Après les confinements successifs et la fermeture de commerces désignés comme non-essentiels ou encore la mise en pause des cafés et des restaurants, les trottoirs ont été investis par les commerçants, lesquels ont fait gagner en étendue l’espace disponible. Et là où cette manœuvre était impossible, des places de stationnement ont été converties en espaces de consommation.
En plus de cette nouvelle occupation de la partie de la voirie traditionnellement réservée aux piétons, on y a vu fleurir ces dernières années des barres à vélo, des panneaux publicitaires, des stations de vélos partagés ou encore des trottinettes en libre-service. Tout ces objets sont venus s’ajouter aux poubelles, aux étalages ou encore aux travaux qui émergent temporairement çà et là.
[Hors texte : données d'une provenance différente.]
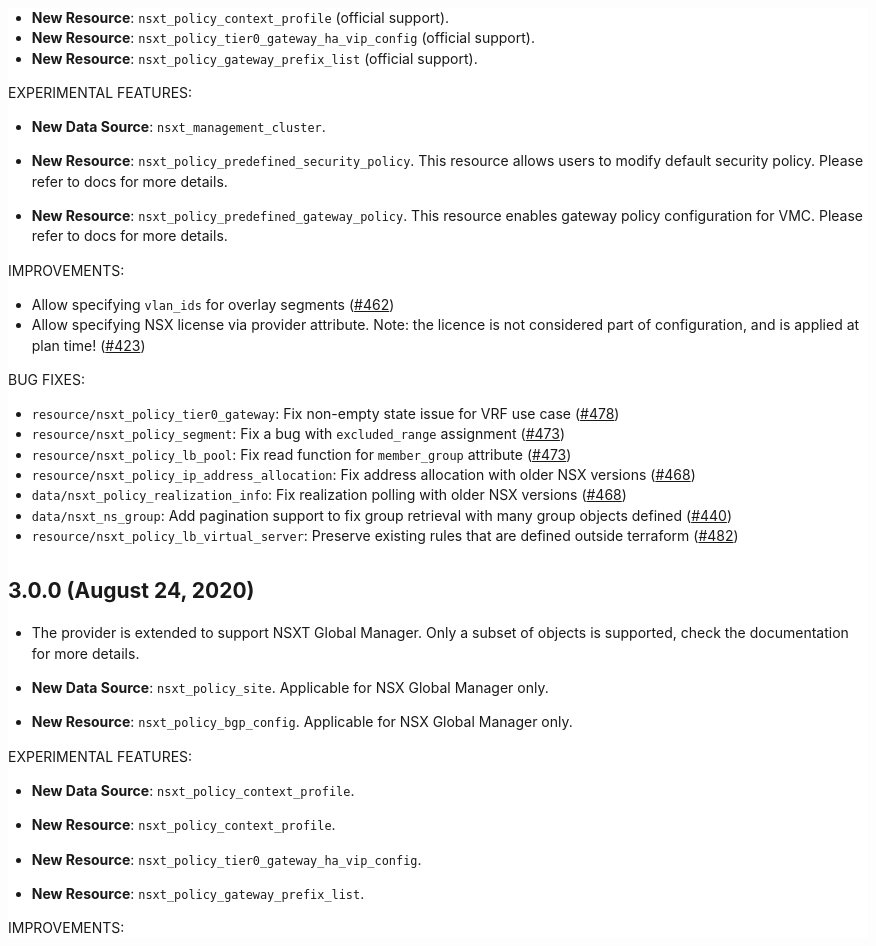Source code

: * **New Resource**: `nsxt_policy_context_profile` (official support).
* **New Resource**: `nsxt_policy_tier0_gateway_ha_vip_config` (official support).
* **New Resource**: `nsxt_policy_gateway_prefix_list` (official support).

EXPERIMENTAL FEATURES:

* **New Data Source**: `nsxt_management_cluster`.

* **New Resource**: `nsxt_policy_predefined_security_policy`. This resource allows users to modify default security policy. Please refer to docs for more details.
* **New Resource**: `nsxt_policy_predefined_gateway_policy`. This resource enables gateway policy configuration for VMC. Please refer to docs for more details.

IMPROVEMENTS:

* Allow specifying `vlan_ids` for overlay segments ([#462](https://github.com/vmware/terraform-provider-nsxt/pull/462))
* Allow specifying NSX license via provider attribute. Note: the licence is not considered part of configuration, and is applied at plan time! ([#423](https://github.com/vmware/terraform-provider-nsxt/pull/423))

BUG FIXES:

* `resource/nsxt_policy_tier0_gateway`: Fix non-empty state issue for VRF use case ([#478](https://github.com/vmware/terraform-provider-nsxt/pull/478))
* `resource/nsxt_policy_segment`: Fix a bug with `excluded_range` assignment ([#473](https://github.com/vmware/terraform-provider-nsxt/pull/473))
* `resource/nsxt_policy_lb_pool`: Fix read function for `member_group` attribute ([#473](https://github.com/vmware/terraform-provider-nsxt/pull/473))
* `resource/nsxt_policy_ip_address_allocation`: Fix address allocation with older NSX versions ([#468](https://github.com/vmware/terraform-provider-nsxt/pull/468))
* `data/nsxt_policy_realization_info`: Fix realization polling with older NSX versions ([#468](https://github.com/vmware/terraform-provider-nsxt/pull/468))
* `data/nsxt_ns_group`: Add pagination support to fix group retrieval with many group objects defined ([#440](https://github.com/vmware/terraform-provider-nsxt/pull/440))
* `resource/nsxt_policy_lb_virtual_server`: Preserve existing rules that are defined outside terraform ([#482](https://github.com/vmware/terraform-provider-nsxt/pull/482))

## 3.0.0 (August 24, 2020)

* The provider is extended to support NSXT Global Manager. Only a subset of objects is supported, check the documentation for more details.

* **New Data Source**: `nsxt_policy_site`. Applicable for NSX Global Manager only.

* **New Resource**: `nsxt_policy_bgp_config`. Applicable for NSX Global Manager only.

EXPERIMENTAL FEATURES:

* **New Data Source**: `nsxt_policy_context_profile`.

* **New Resource**: `nsxt_policy_context_profile`.
* **New Resource**: `nsxt_policy_tier0_gateway_ha_vip_config`.
* **New Resource**: `nsxt_policy_gateway_prefix_list`.

IMPROVEMENTS:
La fluidité des déplacements des piétons sous la loupe
Cette évolution soulève une question simple : la place sur les trottoirs, ne se fait-elle pas rare au point de causer une importante gêne pour les piétons ? Et, par la même occasion, cette évolution les amène-t-elle à modifier leurs habitudes de déplacements ? A Bruxelles, une équipe de trois chercheurs a souhaité faire le point sur cette thématique.
Alexis Creten, sociologue au sein de l’UCLouvain (IRSS), Aniss Mezoued, architecte urbaniste chargé de cours invité à l’UCLouvain et coordinateur de recherche à l’Université Saint-Louis (Bruxelles) ainsi que Quentin Letesson, archéologue et urbaniste actuellement chargé de cours invité et chercheur à l’UCLouvain, viennent de consigner leurs observations relatives à ces questions dans la dernière publication en date de Brussels Studies, la revue scientifique consacrée aux recherches sur Bruxelles.
« Dans la capitale, la politique de mobilité régionale met de plus en plus l’accent sur la mobilité douce », rappellent les chercheurs. « Y compris les déplacements des piétons. Bruxelles Mobilité, l’institution en charge de la mobilité régionale, a d’ailleurs élaboré des PAVE (Plans d’accessibilité de la voirie et de l’espace public), spécifiquement dédiés aux piétons ».
Une étude quantitative doublée de parcours commentés
Les trois chercheurs ont opté pour une double démarche dans leur étude. Leur méthodologie combine une série de mesures quantitatives et des parcours piétons commentés, afin de saisir la diversité des gênes et leur perception. Tous les piétons ne sont, en effet, pas logés à la même enseigne. Les gênes à leur circulation sont perçues différemment quand il s’agit d’une personne souffrant d’un handicap, quand on manie une poussette ou quand on est seul à se mouvoir.
Leurs constats dépassent, cependant, la simple liste des gênes rencontrées en chemin. Menées dans plusieurs artères commerçantes de la capitale, en raison de leur caractère exemplaire (concentration des flux piétons et des gênes liées aux étalages et aux déchets associés aux commerces), leurs analyses qualitatives nuancent ce que les seuls comptages et descriptions apporteraient. Des nuances apportées par le type de gênes rencontrées sur les trottoirs et par le type d’usagers.
Les terrasses de l’Horeca sont plutôt bien perçues
« Loin d’être perçues négativement, les gênes liées aux établissements de commerce et de l’Horeca sont bien mieux tolérées que d’autres, qui apparaissent comme illégitimes », indiquent les chercheurs. « Là où les tringles à vêtements, les cartons et les tables font partie de l’ambiance urbaine, les trottinettes et les panneaux publicitaires sont perçus comme des nuisances qu’il faudrait réguler. »
Les résultats précisent aussi que le ressenti et les degrés de gêne varient fortement en fonction de l’environnement (combinaison de gênes) et des profils de piétons. « Pour faciliter le déplacement piéton, la solution optimale ne semble pas relever du strict dégagement de l’espace public, mais bien de la mise en œuvre de multiples solutions locales, tenant compte des divers besoins en présence, de manière à satisfaire au mieux l’ensemble des besoins », estiment les trois scientifiques.
Les chercheurs plaident en faveur d’une prise en compte dynamique de la problématique des gênes piétonnes, adaptée localement et en concertation avec tous les acteurs qui influencent les conditions de circulation sur les trottoirs.
« Ce n’est qu’à cette condition que la marche, placée au cœur du plan Good Move bruxellois comme meilleur mode de déplacement à courte distance, gagnera en convivialité et en attractivité pour tous les piétons », disent-ils.